Schon von der ersten Seite an, war ich von diesem Buch gefesselt. Jana war mir von Anfang an sympathisch und ich mochte es, dass sie in einer Buchhandlung arbeitet. 
Die Story nimmt sofort Fahrt auf, als Leander den Laden betritt und hat mich an das Buch gefesselt. Ich wollte unbedingt wissen, wie es zwischen Leander und Jana weitergeht, denn es war von Anfang an deutlich, dass Jana ihn nicht hassen konnte. Man konnte deutlich spüren, wie sehr sie ihren Freund in den letzten sechs Jahren vermisst hatte und unbedingt herausfinden wollte, wer er nun jetzt war. 
Leander hat der Autounfall sehr mitgenommen und man spürt deutlich, wie sehr er darunter leidet. Dazu kommt noch seine Familiensituation, die nicht gerade einfach ist.

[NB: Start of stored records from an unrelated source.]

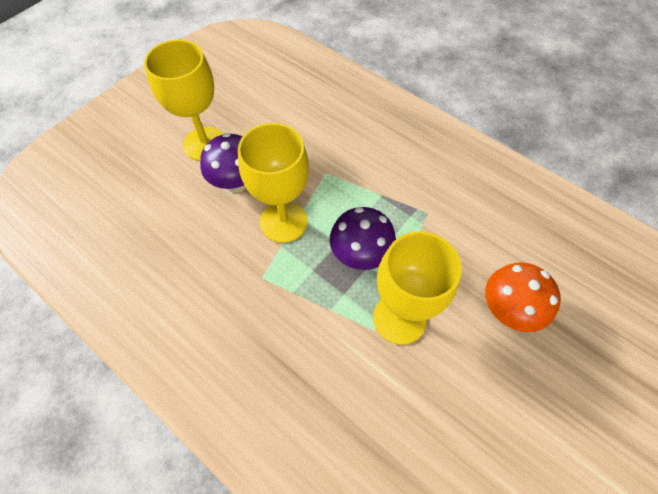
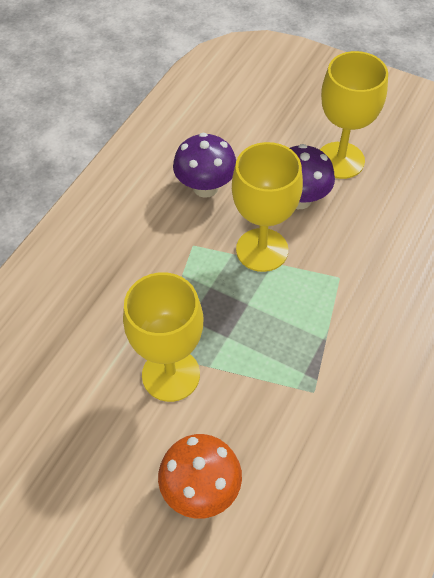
camera: 80 degrees right, 5 degrees down
purple mushroom [330,207,396,270] -> purple mushroom moved to [173,133,236,198]

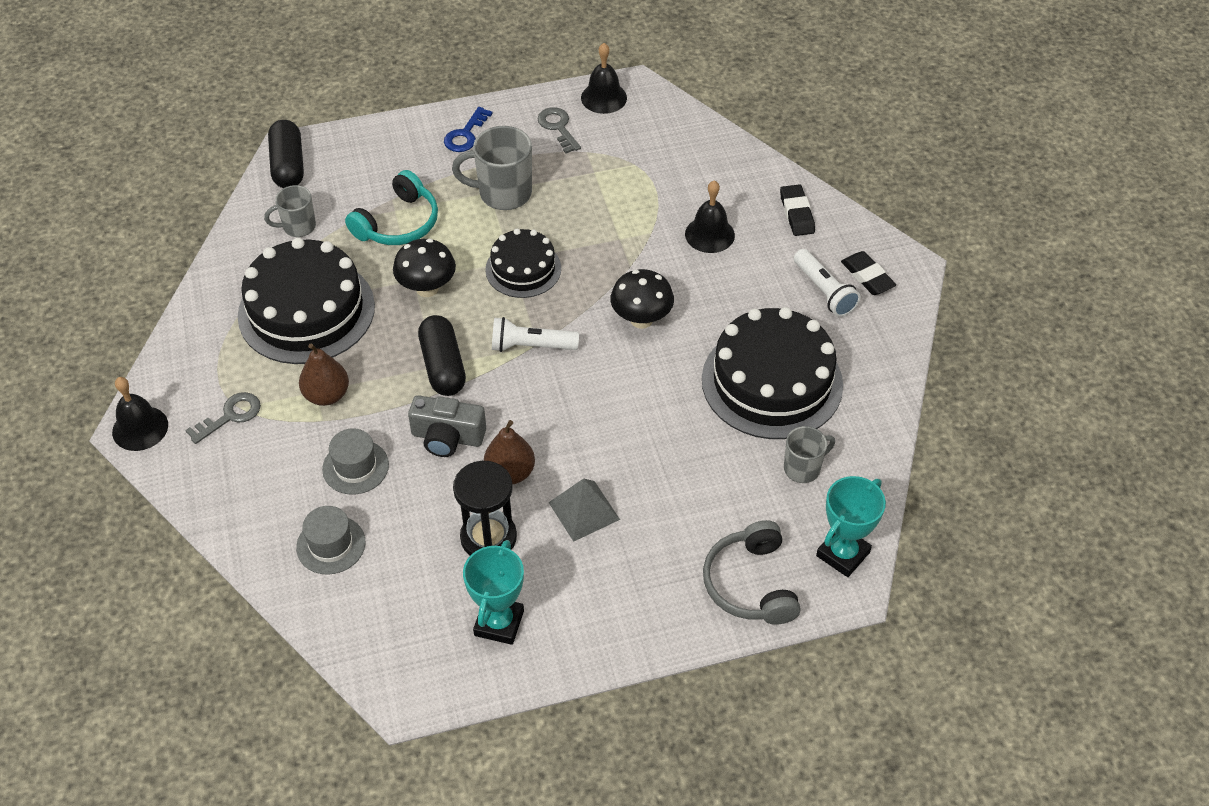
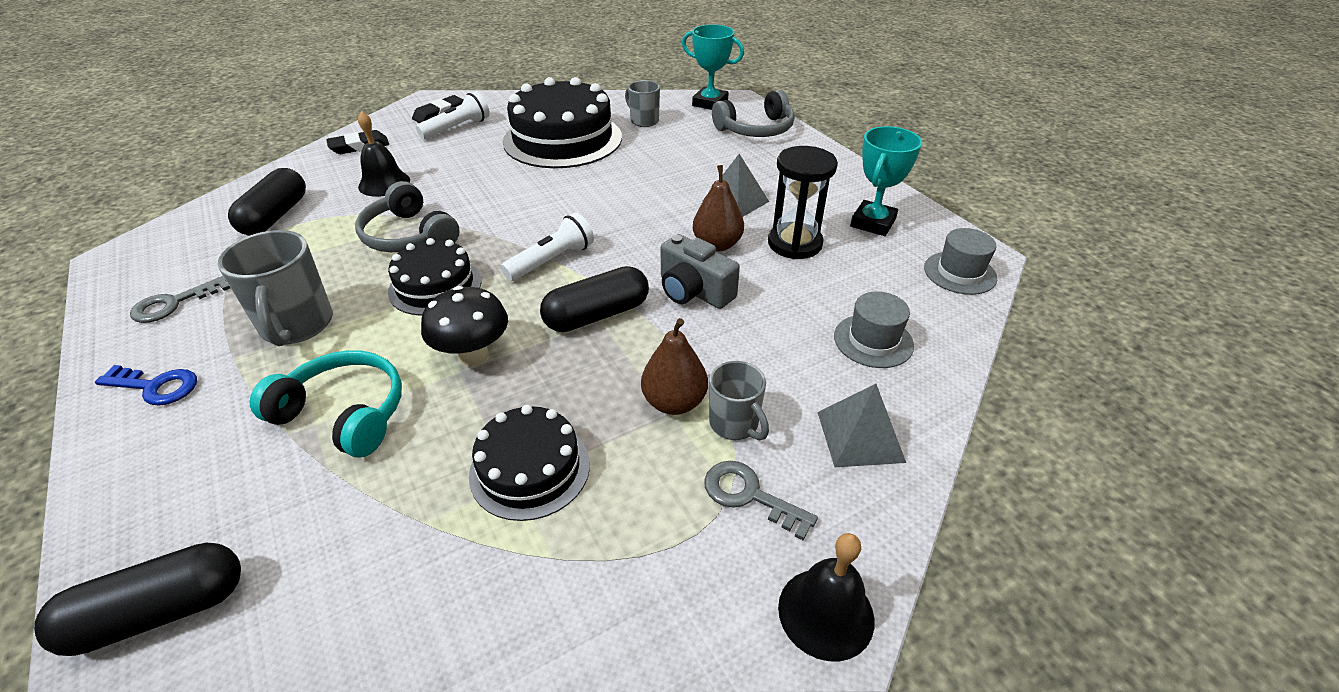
camera: 105 degrees left, 10 degrees down
black cake [238,238,375,364] -> black cake [469,405,590,521], size x0.57
grey mug [264,185,316,237] -> grey mug moved to [709,361,769,440]
grey hat [322,428,389,495] -> grey hat moved to [924,228,997,295]
grey camera [408,395,486,457] -> grey camera turned 135 degrees clockwise [661,234,740,309]
turquoise trophy [463,540,524,645] -> turquoise trophy turned 60 degrees counterclockwise [850,126,922,236]
white flashlight [492,317,579,352] -> white flashlight turned 120 degrees counterclockwise [501,213,594,281]
black bell [581,43,627,114] -> none
black mushroom [610,269,674,329] -> none
none -> black capsule [228,168,306,236]
none -> grey headphones [355,181,460,252]
none -> grey pyramid [817,384,906,467]

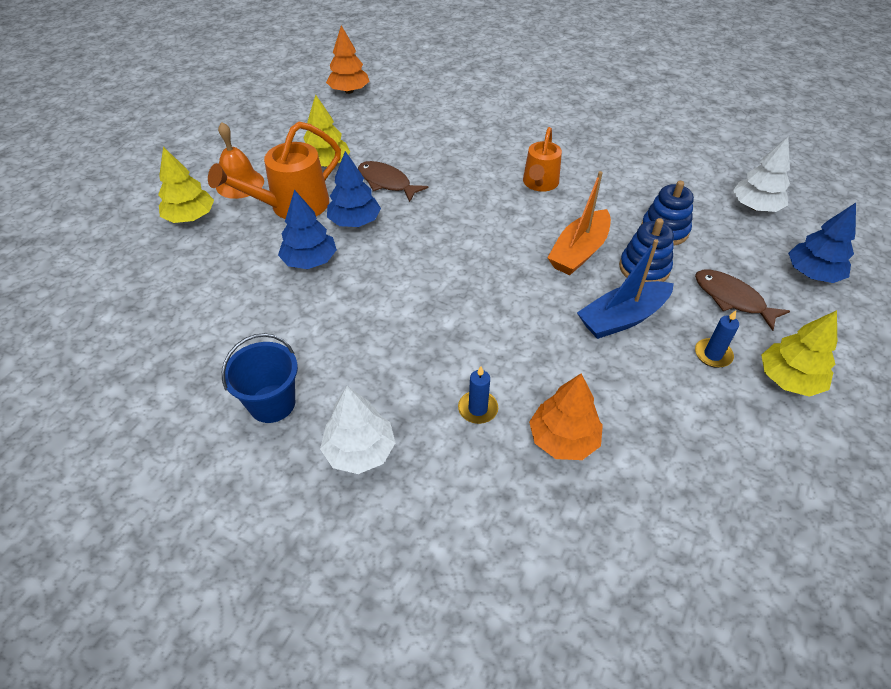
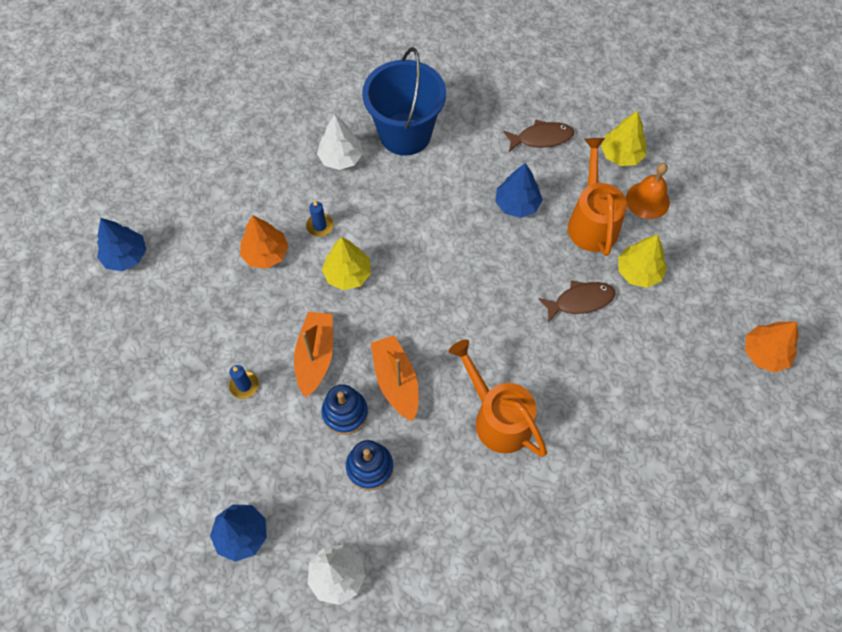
camera: 125 degrees right, 15 degrees up
blue bucket [222,333,298,423] -> blue bucket [362,47,446,156], size x1.75
blue tree [327,151,381,227] -> blue tree moved to [97,218,147,271]
orange watering can [523,127,562,191] -> orange watering can [449,339,547,457], size x1.50
blue boat [577,239,674,339] -> orange boat [294,312,333,398]
brown fish [695,270,790,331] -> brown fish moved to [503,119,574,152]
yellow tree [761,310,837,397] -> yellow tree moved to [322,237,371,290]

Ich mochte die Story sehr gerne, sie war spannend und gefühlvoll. Es wurde nichts überstürzt und die Charaktere hatten die nötige Zeit sich zu entwickeln und sich ihren Gefühlen bewusst zu werden. Dabei gab es in dem Buch keine einzige Länger, was ich auch sehr positiv fand. Allerdings fand ich die Auflösung von dem Autounfall etwas zu schwammig und ich hätte mir gewünscht, dass mehr auf die Beziehung von Leander und Jana zu Tim eingegangen wird. Hier blieb die Geschichte sehr oberflächlich und ich hätte mir da mehr Tiefe gewünscht.

Die Charaktere waren mir beide sehr sympathisch. Ich mochte Jana und ihre selbstbewusste Art. Sie sagt die Dinge direkt heraus und ist ehrlich zu ihren Mitmenschen. Dabei hat sie aber auch ihre Ecken und Kanten, sodass sie Fehler macht, an denen sie wächst. Leander hat es in seinem Leben nicht leicht und mir scheint es, als würde ein Schicksalsschlag nach dem anderen ihn treffen. Man merkt deutlich wie einsam er ist und er sich nicht sehnlicheres als Nähe wünscht.

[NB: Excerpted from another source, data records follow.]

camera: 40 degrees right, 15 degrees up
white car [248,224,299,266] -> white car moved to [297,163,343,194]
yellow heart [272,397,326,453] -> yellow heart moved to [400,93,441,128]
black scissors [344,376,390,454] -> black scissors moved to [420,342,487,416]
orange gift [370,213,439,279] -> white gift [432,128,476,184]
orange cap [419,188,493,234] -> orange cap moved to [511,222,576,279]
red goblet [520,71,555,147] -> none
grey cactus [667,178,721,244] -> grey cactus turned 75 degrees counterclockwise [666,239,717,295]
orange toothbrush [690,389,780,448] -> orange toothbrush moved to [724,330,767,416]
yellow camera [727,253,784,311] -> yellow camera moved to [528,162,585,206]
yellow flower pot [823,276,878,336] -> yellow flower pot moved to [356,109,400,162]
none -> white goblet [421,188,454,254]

Der Schreibstil hat mir auch sehr gut gefallen. Er war treffend und hat die Gefühle der Charaktere gut eingefallen. 


Nichts ist Gut. Ohne dich. Erzählt gefühlvoll eine spannende Liebesgeschichte, die mir ein paar schöne Lesestunden beschert hat. Die Story ist gelungen. Auch wenn ich mir bei dem Autounfall mehr Tiefe gewünscht hätte. Ich vergebe 4 von 5 Sternen!  An dieser Stelle vielen Dank an dtv für das Rezensionsexemplar!